XIII
If you ever travel to the prosperous land of Ambrakia, score a boar-fish if you happen on one, even if it costs its weight in gold—otherwise, the immortals will rain down on you a good dose of the harshest rancor. Take care not to overlook it since this fish is the finest kind of nectar.
But be forewarned: Mortals are not permitted to eat this fish, or even cast their eyes on one. The only exception is for those who carry a certain type of basket woven from hollow marsh reeds and who are adept at whirling small bones in their hands before casting them, and those who lay gifts of mutton legs on the ground.
(Note)
XXXII
You have got to get your hands on tail meat from a female tuna. Not just any; I mean the mothers of all tunas—ones that hail from Byzantion. Cut her up into steaks and grill them after giving them a light dash of finely powdered salt. Baste with olive oil. Eat them hot, dipping pieces into seasoned brine. If you dare eat them without dressing, as the immortals would, nothing would ever be as good. But if you dish them out drenched in vinegar, you'll render the divine vile.
LXII
At a feast never neglect to adorn your neck with garlands of all sorts of blooms from every quarter of the earth's bounty. Mete out drops of the finest perfumes to dress your hair. Cast upon the fire's silken ash Syria's fragrant fruit—frankincense and myrrh.
While you drink your fill someone should bring you such delicacies as sow's belly or womb braised in tangy vinegar, cumin and silphium—or whatever roasted bird is sweetest in season.

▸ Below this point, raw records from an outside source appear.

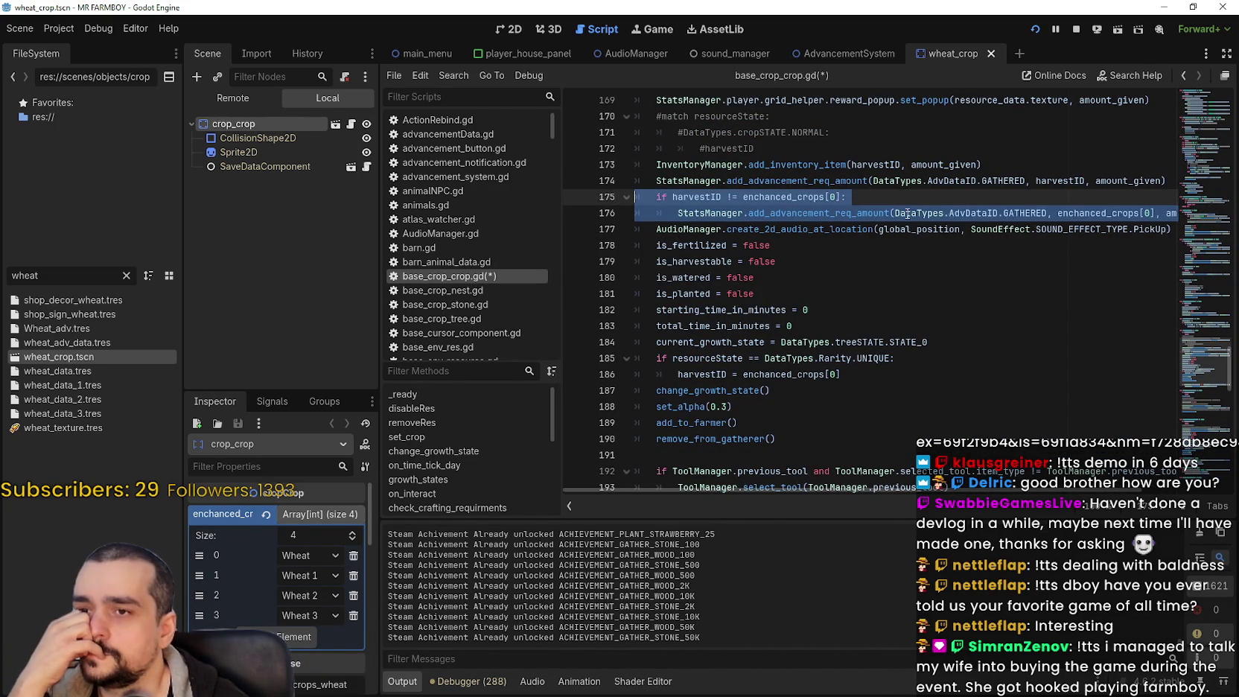
Select the add_advancement_req_amount call on line 176 and bring up its context menu
click(918, 214)
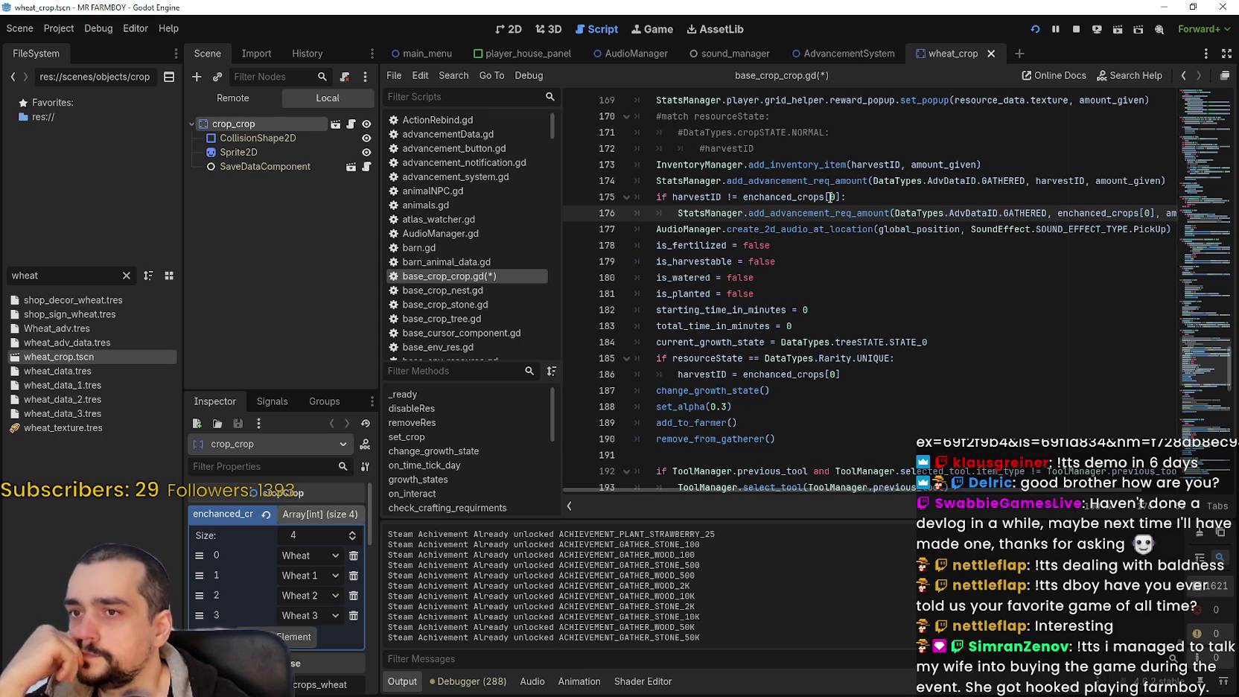
double_click(819, 213)
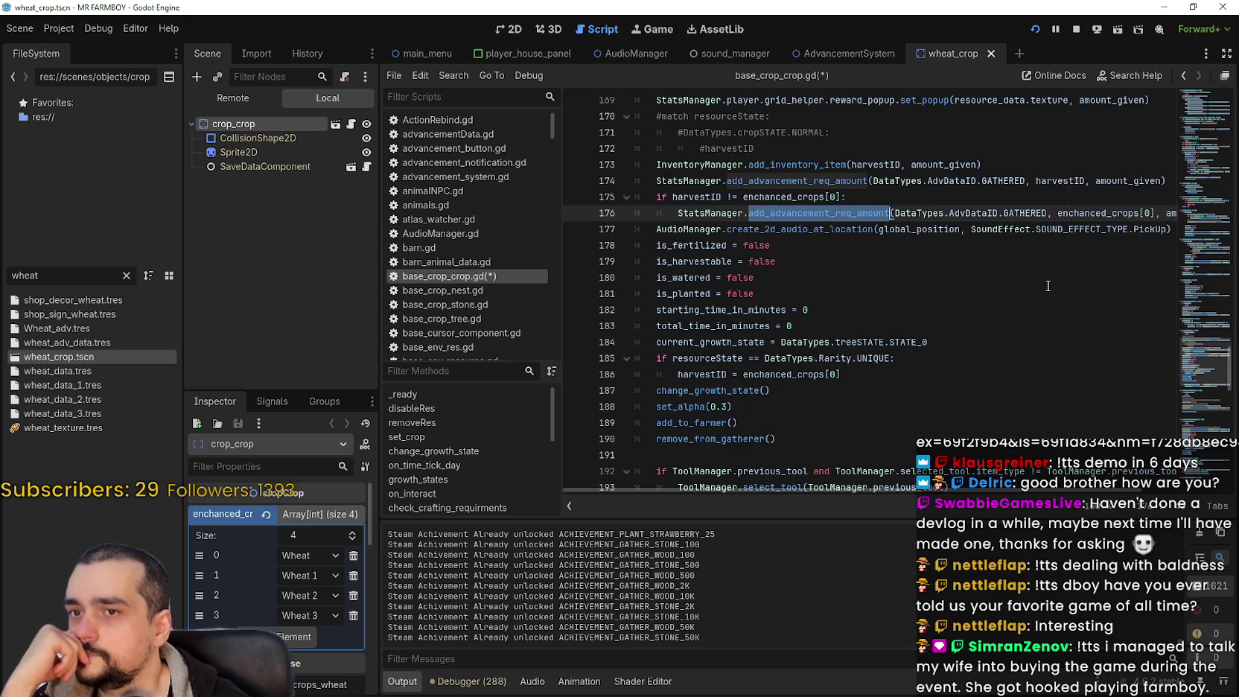
click(819, 213)
right_click(819, 218)
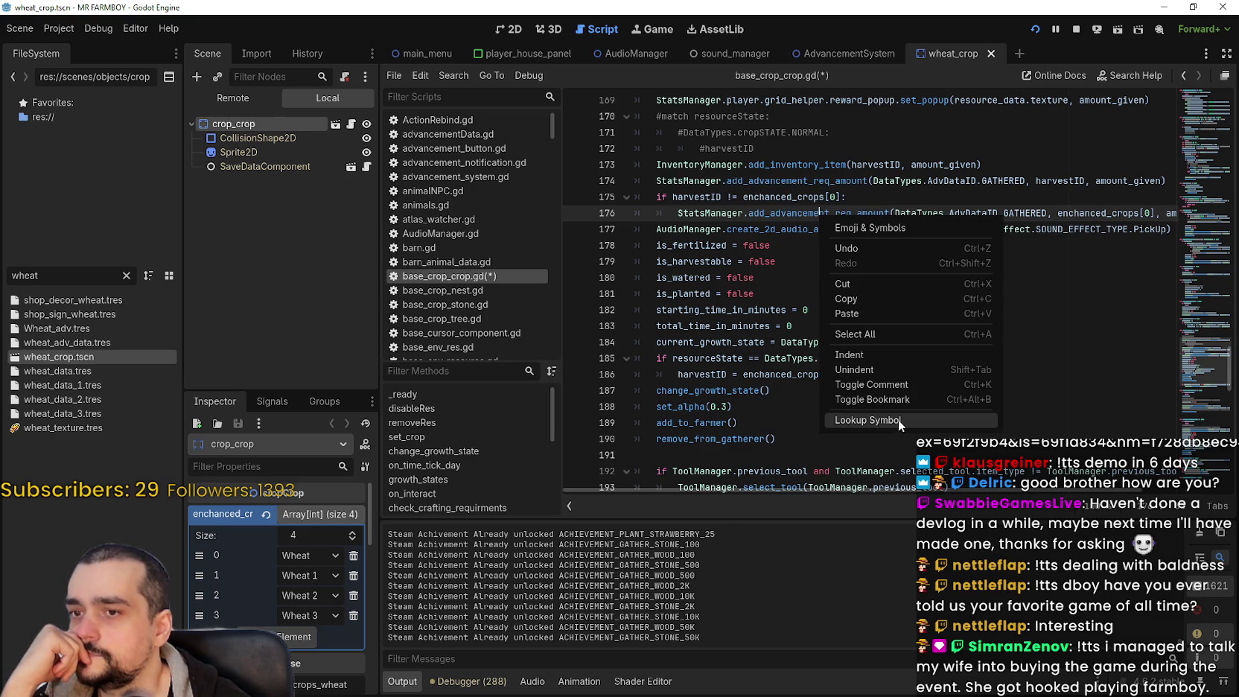
click(886, 419)
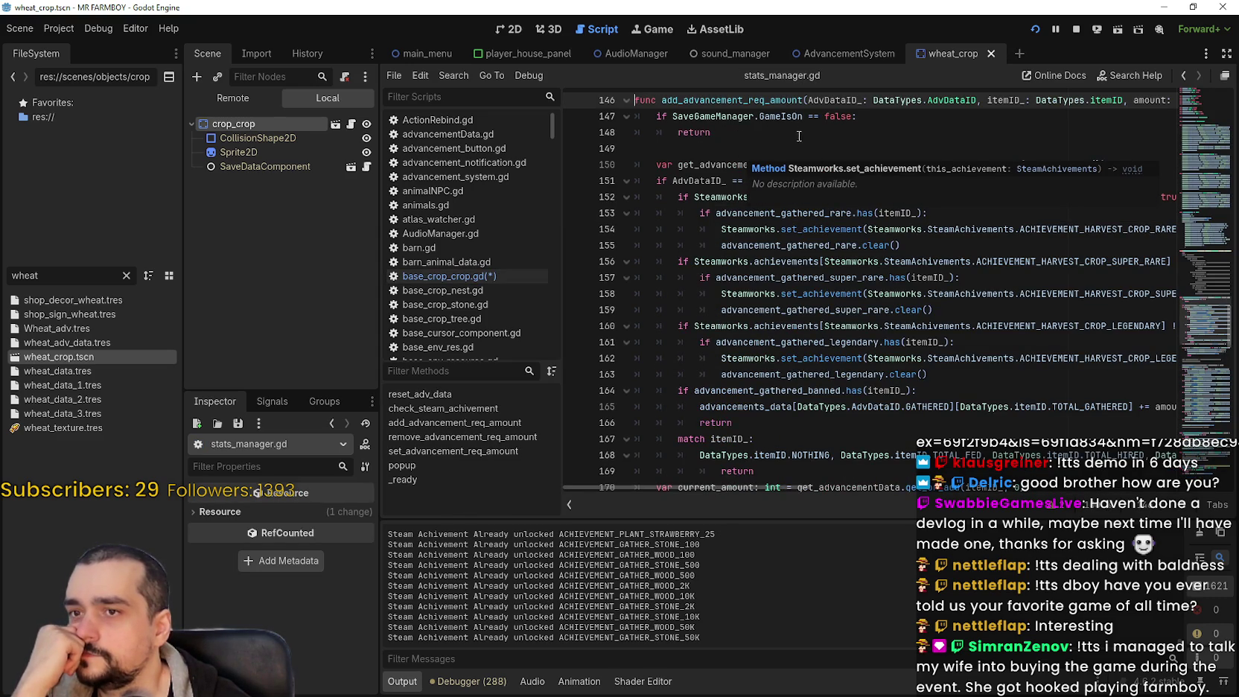
mouse_move(906, 181)
mouse_down()
mouse_move(655, 165)
mouse_move(654, 182)
mouse_up()
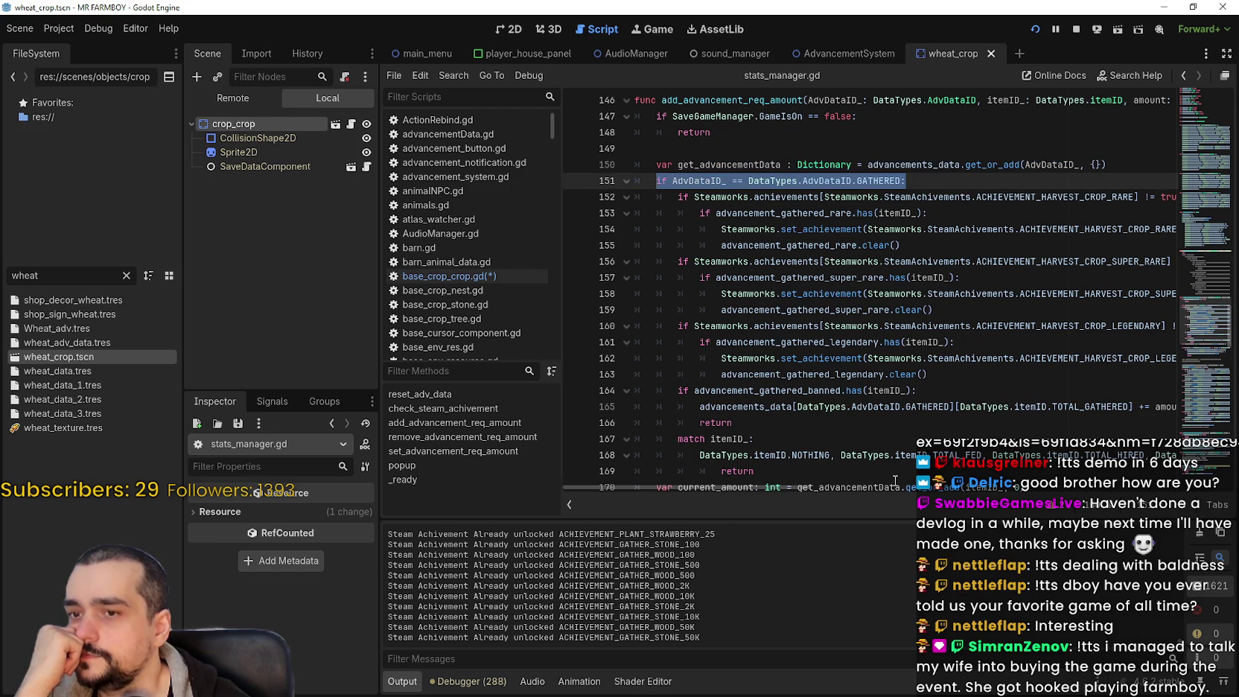
mouse_move(785, 487)
mouse_down()
mouse_move(852, 489)
mouse_move(751, 489)
mouse_up()
scroll(820, 390, down, 2)
scroll(761, 293, down, 5)
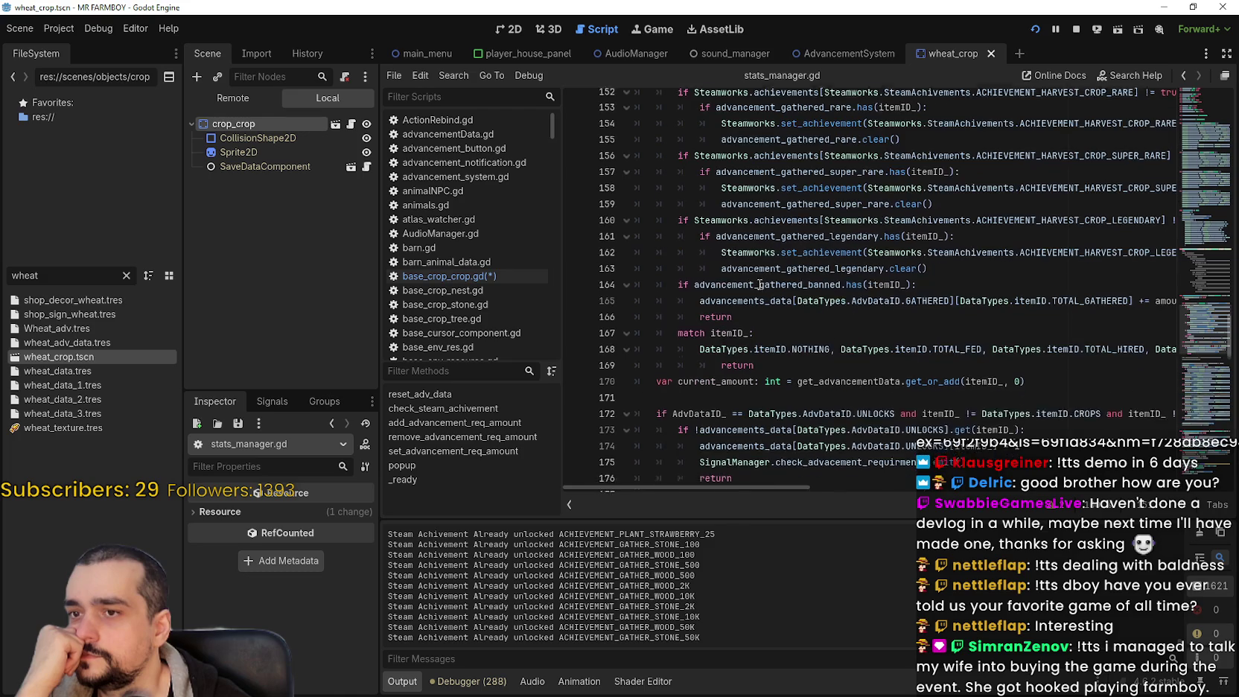
scroll(738, 333, down, 2)
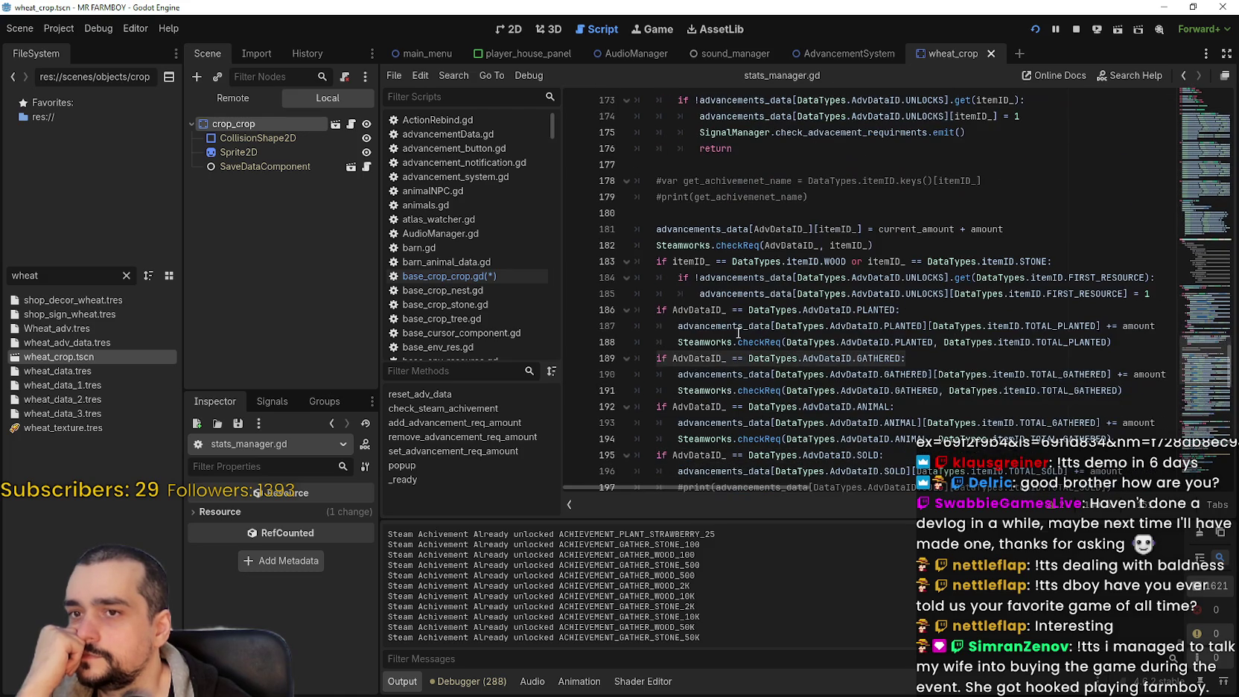
scroll(737, 329, down, 3)
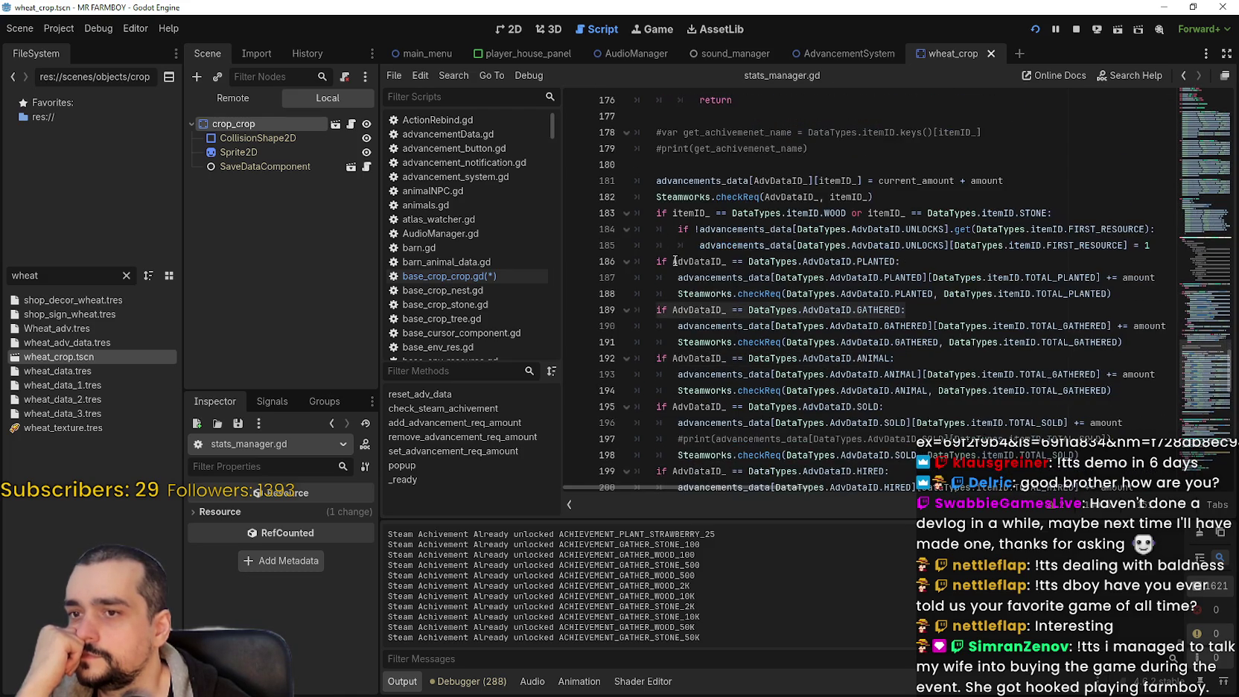
click(1127, 242)
drag(1127, 242, 605, 232)
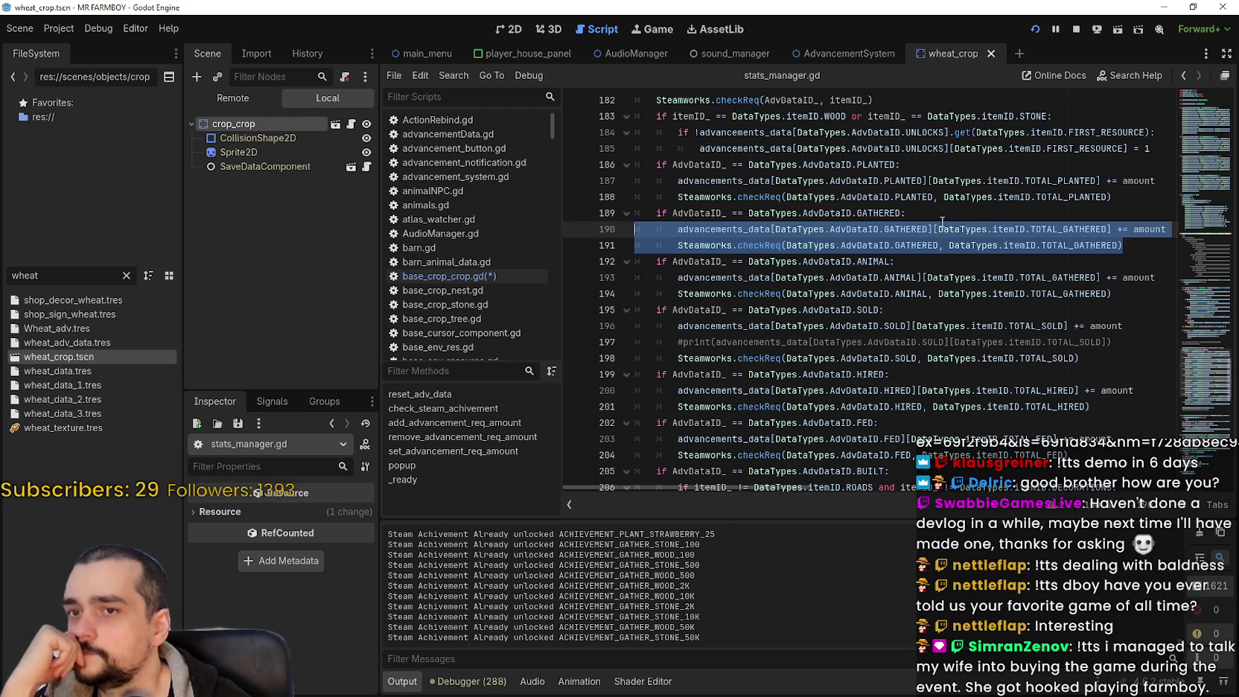
click(1166, 227)
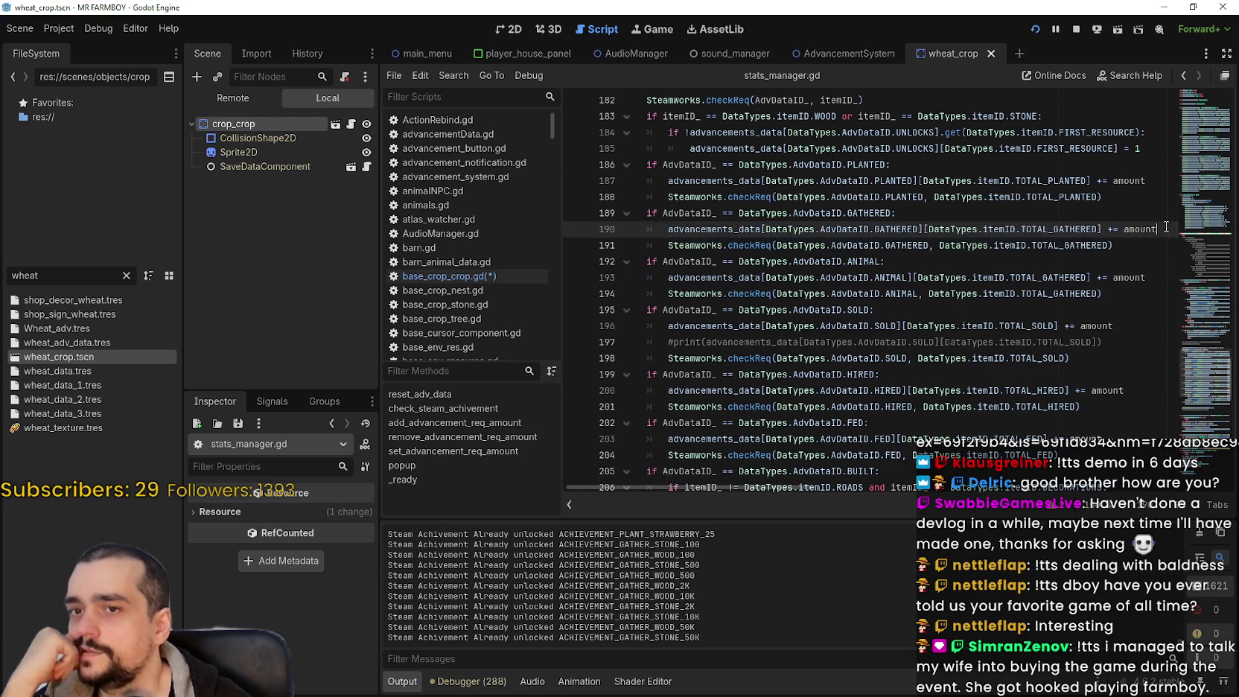
key(shift+Home)
key(shift+Up)
key(shift+Up)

Don't follow the manner of those folk from Siracusa, those people who act like frogs and merely drink without eating a thing. Ignore them and dine on what foods I've been telling you about. All their side dishes evidence the lowest sort of culinary destitution—boiled chick-peas, fava beans, apples and dried figs. Yet I'll make one exception and praise pastries from Athens. If you can't go there and get one, next best is to hunt around for Attic honey since that's the dressing that makes those flat-cakes so exquisite.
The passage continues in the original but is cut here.